The ability to rationally design an enzyme for any desired transformation would have major impacts across the pharmaceutical and wider chemical sectors, leading to more efficient and sustainable synthetic routes to high value chemicals. The combination of computational enzyme design and directed evolution is currently the most attractive strategy to achieve this ambition. However, the limited range of functional groups presented by the genetic code (i.e. 20 amino acids) restricts the range of catalytic mechanisms which can be installed into designed active sites, thus severely limiting the repertoire of chemical transformations accessible.
Advanced protein engineering technologies available in our laboratory now allow us to install non-canonical ‘chemically inspired’ amino acids into enzyme active sites, thus greatly expanding upon the limited range of functionality accessible with Nature’s genetically encoded residues.
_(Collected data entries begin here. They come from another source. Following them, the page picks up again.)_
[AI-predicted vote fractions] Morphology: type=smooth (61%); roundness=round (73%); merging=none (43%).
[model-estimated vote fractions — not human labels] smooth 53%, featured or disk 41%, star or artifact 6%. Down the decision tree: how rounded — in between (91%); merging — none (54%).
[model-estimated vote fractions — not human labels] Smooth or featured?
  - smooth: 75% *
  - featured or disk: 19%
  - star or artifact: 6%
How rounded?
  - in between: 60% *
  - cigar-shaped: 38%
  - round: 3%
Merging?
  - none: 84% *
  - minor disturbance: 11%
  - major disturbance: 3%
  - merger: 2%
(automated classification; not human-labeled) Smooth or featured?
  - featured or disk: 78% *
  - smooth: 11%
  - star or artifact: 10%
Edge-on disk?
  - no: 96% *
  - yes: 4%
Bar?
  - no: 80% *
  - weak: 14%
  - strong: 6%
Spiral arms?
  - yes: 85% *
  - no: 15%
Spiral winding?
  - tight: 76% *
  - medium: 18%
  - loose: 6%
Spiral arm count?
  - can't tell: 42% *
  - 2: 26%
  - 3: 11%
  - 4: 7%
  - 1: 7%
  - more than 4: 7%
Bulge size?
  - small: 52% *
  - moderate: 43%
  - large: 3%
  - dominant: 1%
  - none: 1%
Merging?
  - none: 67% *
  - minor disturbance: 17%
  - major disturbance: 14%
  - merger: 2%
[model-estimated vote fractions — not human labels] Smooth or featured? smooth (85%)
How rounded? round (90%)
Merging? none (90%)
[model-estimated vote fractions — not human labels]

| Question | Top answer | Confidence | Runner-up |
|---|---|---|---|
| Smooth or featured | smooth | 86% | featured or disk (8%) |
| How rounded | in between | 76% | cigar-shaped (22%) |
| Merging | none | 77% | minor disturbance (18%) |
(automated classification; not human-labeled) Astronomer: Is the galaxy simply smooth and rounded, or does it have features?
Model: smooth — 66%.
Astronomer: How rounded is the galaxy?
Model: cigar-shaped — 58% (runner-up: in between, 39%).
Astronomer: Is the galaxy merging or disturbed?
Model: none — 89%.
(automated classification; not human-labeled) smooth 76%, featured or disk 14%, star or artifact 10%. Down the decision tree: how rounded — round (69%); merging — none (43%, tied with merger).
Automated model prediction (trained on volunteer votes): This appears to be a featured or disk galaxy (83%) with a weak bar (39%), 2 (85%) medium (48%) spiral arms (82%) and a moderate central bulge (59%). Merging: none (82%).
We have recently combined this genetic code expansion technology with computational enzyme design and laboratory evolution to create the first enzyme that operates via a non-canonical organocatalytic mechanism (Nature 2019, 570, 219). In this PhD studentship, we will now expand ambitiously upon this early success, to demonstrate that the integration of non-canonical amino acids into computational design and directed evolution workflows can lead to the creation of enzymes with novel catalytic mechanisms and new activities. The design of new functional amino acids will be inspired by small molecule organocatalysts which are able to promote a plethora of valuable transformations not observed in Nature. Our approach merges the complementary disciplines of organocatalysis and biocatalysis, combining the mechanistic and functional versatility of small molecule systems with the enormous rate accelerations and reaction selectivities achievable within evolvable protein scaffolds.
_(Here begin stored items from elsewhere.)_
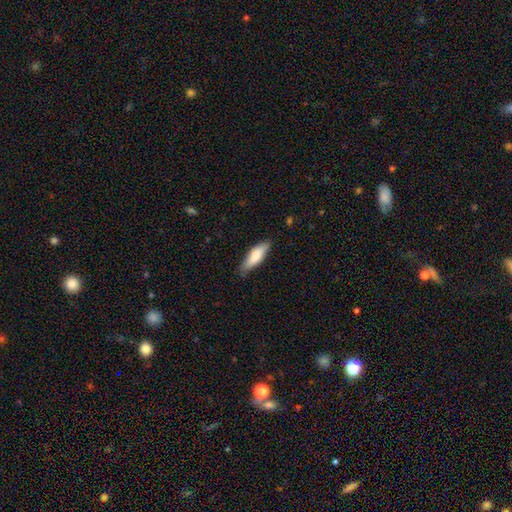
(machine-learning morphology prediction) Smooth or featured? Predicted: smooth (p=0.81). How rounded? Predicted: cigar-shaped (p=0.52). Merging? Predicted: none (p=0.79).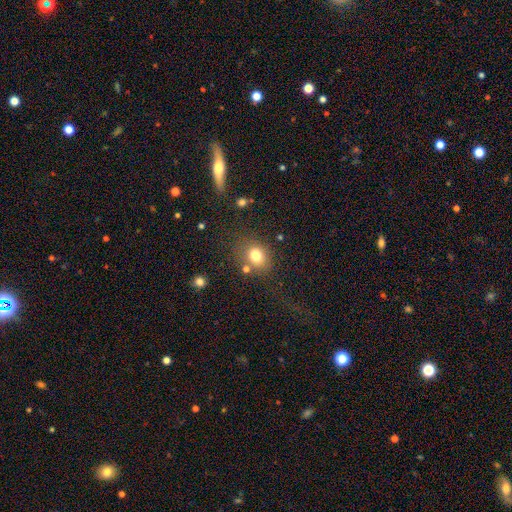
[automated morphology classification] Overall: smooth (77%). How rounded: round (55%; in between 44%). Merging: none (70%).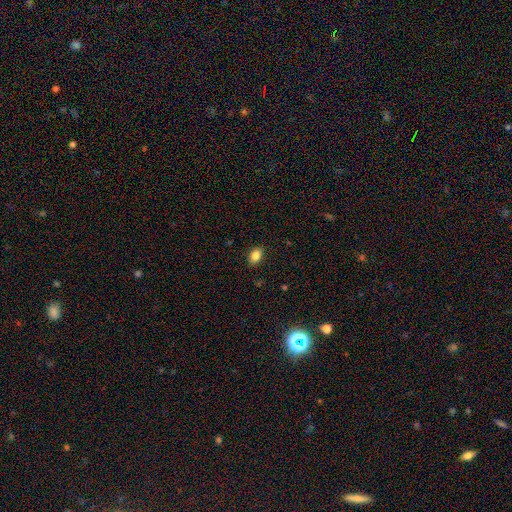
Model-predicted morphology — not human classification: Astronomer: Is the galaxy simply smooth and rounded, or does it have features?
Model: smooth — 85%.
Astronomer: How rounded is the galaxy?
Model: in between — 76%.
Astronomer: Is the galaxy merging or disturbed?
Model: none — 88%.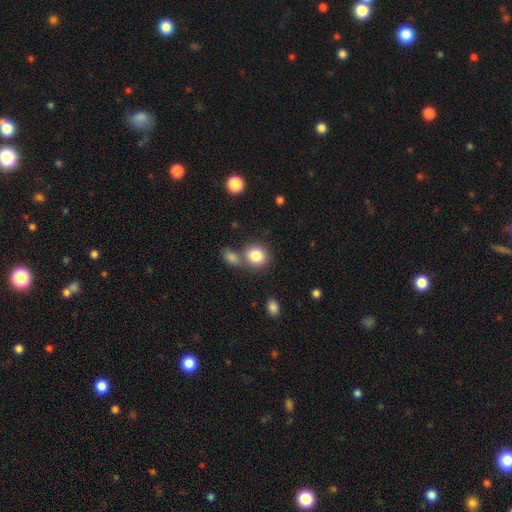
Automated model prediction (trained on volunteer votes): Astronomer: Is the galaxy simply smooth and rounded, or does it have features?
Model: smooth — 84%.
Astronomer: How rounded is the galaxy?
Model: round — 78%.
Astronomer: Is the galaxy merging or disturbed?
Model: none — 58%.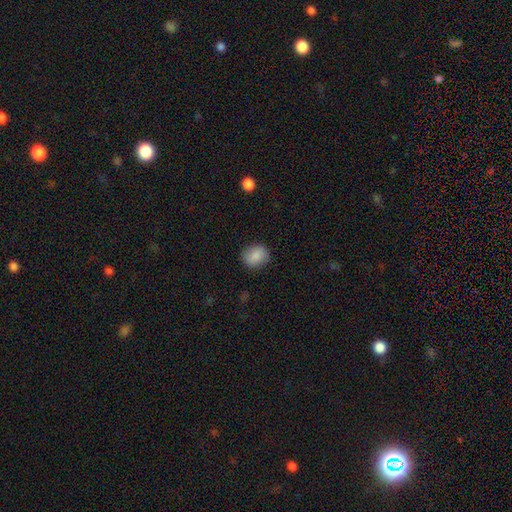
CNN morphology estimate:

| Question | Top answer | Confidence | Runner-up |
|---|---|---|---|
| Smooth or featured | smooth | 87% | star or artifact (8%) |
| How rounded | round | 60% | in between (39%) |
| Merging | none | 85% | minor disturbance (11%) |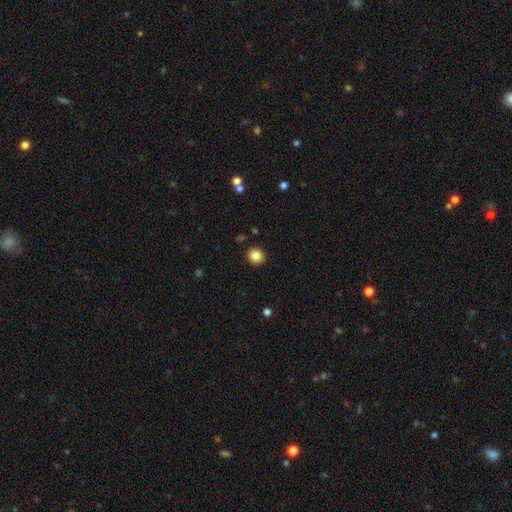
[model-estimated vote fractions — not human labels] smooth_or_featured: smooth (p=0.85) [alt: star or artifact p=0.10]
how_rounded: round (p=0.89) [alt: in between p=0.10]
merging: none (p=0.92) [alt: minor disturbance p=0.05]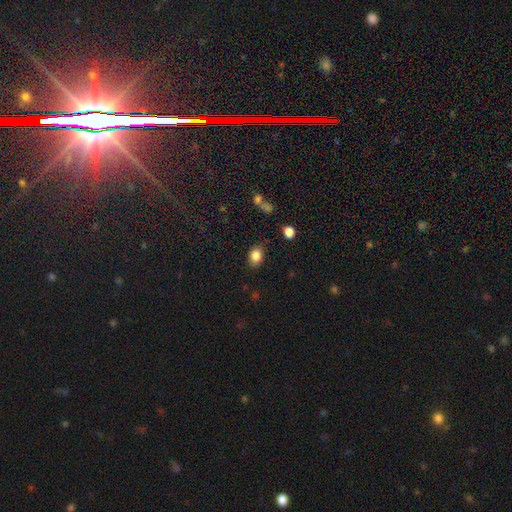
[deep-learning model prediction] This is clearly a smooth galaxy (85%). How rounded: likely in between (72%). Merging: clearly none (82%).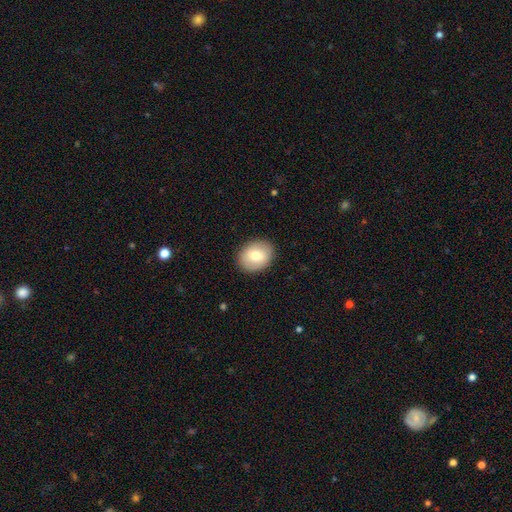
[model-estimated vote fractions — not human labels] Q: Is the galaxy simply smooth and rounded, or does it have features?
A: smooth — 73%.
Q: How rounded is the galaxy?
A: in between — 54%.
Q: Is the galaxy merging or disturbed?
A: none — 89%.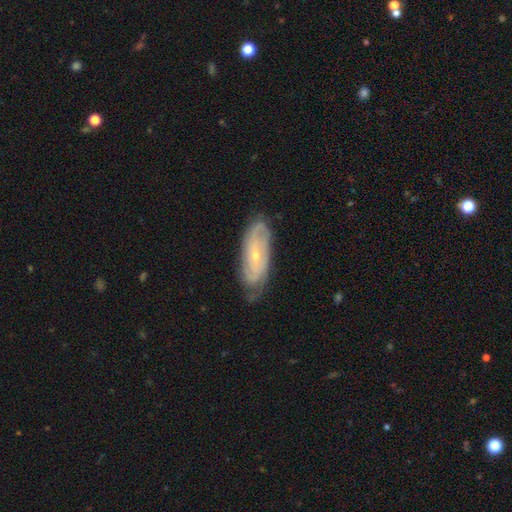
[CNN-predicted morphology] smooth_or_featured: featured or disk (p=0.78) [alt: smooth p=0.17]
disk_edge_on: no (p=0.90) [alt: yes p=0.10]
bar: no (p=0.71) [alt: weak p=0.23]
has_spiral_arms: yes (p=0.91) [alt: no p=0.09]
spiral_winding: tight (p=0.64) [alt: medium p=0.28]
spiral_arm_count: can't tell (p=0.39) [alt: 2 p=0.37]
bulge_size: small (p=0.76) [alt: moderate p=0.21]
merging: none (p=0.72) [alt: minor disturbance p=0.22]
This is a highly interdisciplinary project at the cutting edge of enzyme design and engineering research, and will provide the student with expertise in advanced protein engineering methods, directed evolution, organic synthesis and structural biology, skills that are highly relevant to a future career in the pharmaceutical and wider chemical industry. https://www.research.manchester.ac.uk/portal/anthony.green.html https://www.research.manchester.ac.uk/portal/michael.greaney.html https://www.research.manchester.ac.uk/portal/sam.hay.html
Applications are invited from UK/EU nationals only. Applicants must have obtained, or be about to obtain, at least an upper second class honours degree (or equivalent) in a relevant subject.
1. Burke, A. J., Lovelock, S. L., Frese, A. Crawshaw, R., Ortmayer, M., Dunstan, M. Levy, C. Green, A. P.* Design and evolution of an enzyme with a non-canonical organocatalytic mechanism. Nature 2019, 570, 219.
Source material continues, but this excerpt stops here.